Latter appeared to have a scattershot approach towards musical genres throughout his entire career, doing sitar-tinged Rolling Stones cover versions, pounding Northern Soul tracks, and supremely ridiculous disco records (check out "John Travolta You Are A Superstar" for an example of just how far the boat of ludicrousness can be pushed out to sea). Perhaps it therefore shouldn't be a surprise to me that this single consists of two genres for the price of one, with a piece of pounding glam rock on the A-side and some second-hand popsike on the flip. "Sweet Little Rock N Roller" is a likable but inessential seventies thudder which seems to be drawing its inspiration from both Abba and Suzi Quatro without quite managing to scale the heights that either artist managed. Still, those influences were clearly enough to push this record towards some moderate sales on the continent, even if it was greeted with utter disinterest in the UK. A full version can be purchased over on iTunes if you're interested.
It's what's occurring on the flip-side which is a source of both surprise and bemusement to any seasoned "psych collectible" head, however, "Auntie Annie's Place" being a cover version of a track whose original version nestled on the "Circus Days" series of compilation albums. The original was released by a studio group called Kidrock and paired with the whimsical "Ice Cream Man" and released as a single specifically targeted towards the Infant and Junior School market in 1973. Whilst managing to become a minor hit in Spain thanks to the use of it on an ice cream commercial (as you'd expect) it did absolutely zip-all business in the UK, despite being a perfectly good piece of toytown pop in its own right. Fully grown (and probably predominantly middle-aged) "Circus Days" listeners were in fact listening to this for years without being informed that it was actually supposed to be appreciated by pre-pubescents.

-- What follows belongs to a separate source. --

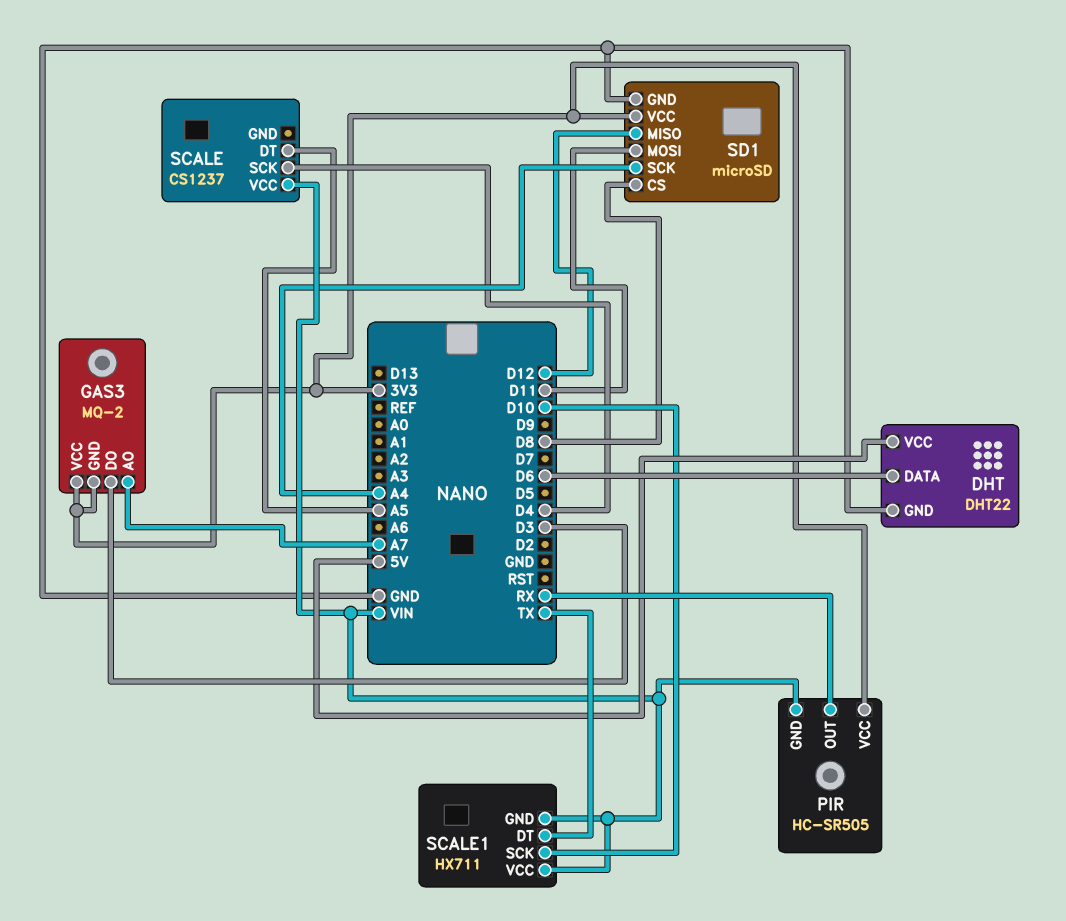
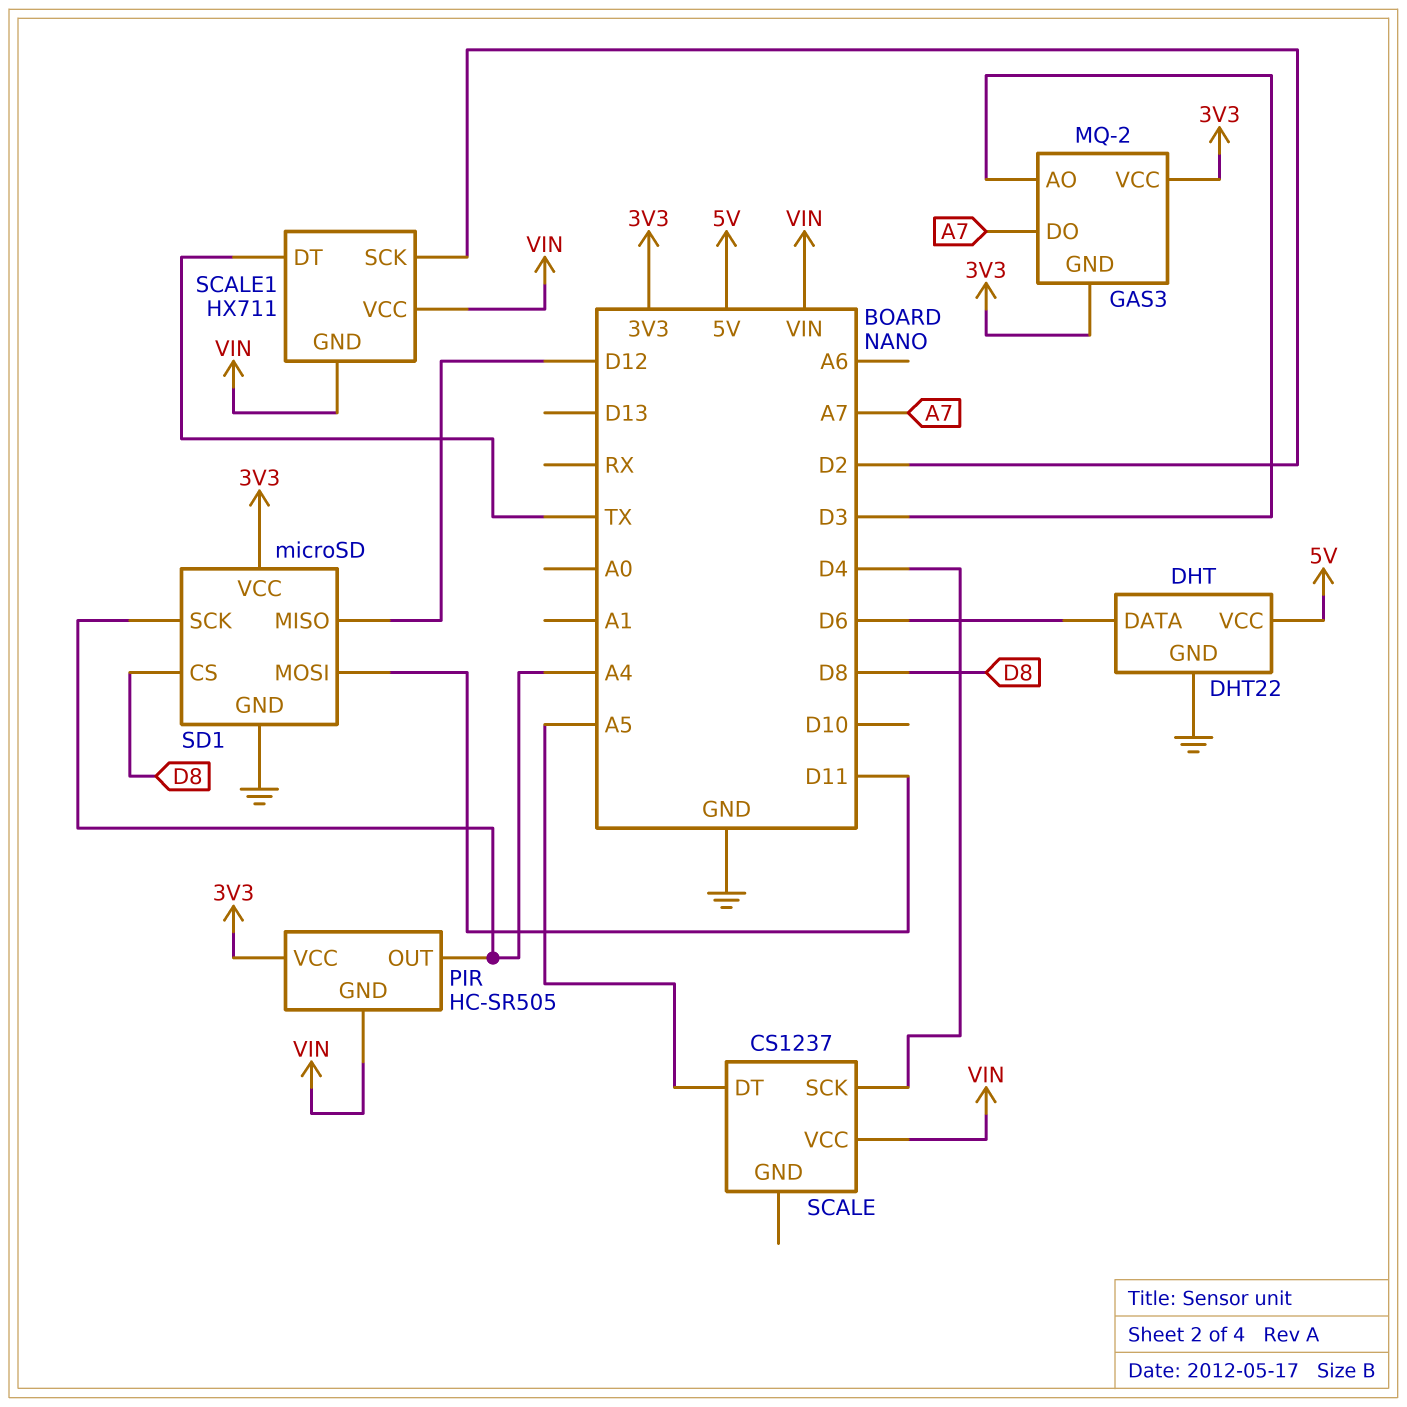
GAS3 pin AO: A7 -> D3
GAS3 pin DO: D3 -> A7
PIR pin OUT: RX -> A4
SCALE1 pin SCK: D10 -> D2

The B-side "Auntie Annie's Place" was a stripped-back and sweet but unambitious piece of acoustic musing on the subject of going to visit one's favourite relative and her friendly dogs. Probably recorded in as few takes as time would allow, the understated nature of the work actually made it seem perhaps too subtle for kiddies, but as Marty Feldman once observed, artists can do whatever they want on the B-side... So in this case, why Latter has taken the song and given it a truly epic orchestral arrangement defies logic. The lyrics of child-like wonder remain, but are instead delivered with Latter giving them a full-throttle, high powered performance, in front of strings that would have shocked Suede circa "Dog Man Star". Such high production values are seldom found tucked away on flip-sides, which makes me wonder if at some point this was being mooted as the headline song.
It has to be said, the melodrama also suits the track, converting it from a piece of folksy acoustic musing into a Bowie-esque piece of musical theatre. "Auntie Annie's Place" - whatever that may be - now sounds like it lives in some glaring technicolour valley, whereas the original seemed to me as if might have been suggesting a run-down and barely converted straw barn. It turns the track into an incredibly unlikely but pretty damn marvellous observation on childhood nostalgia.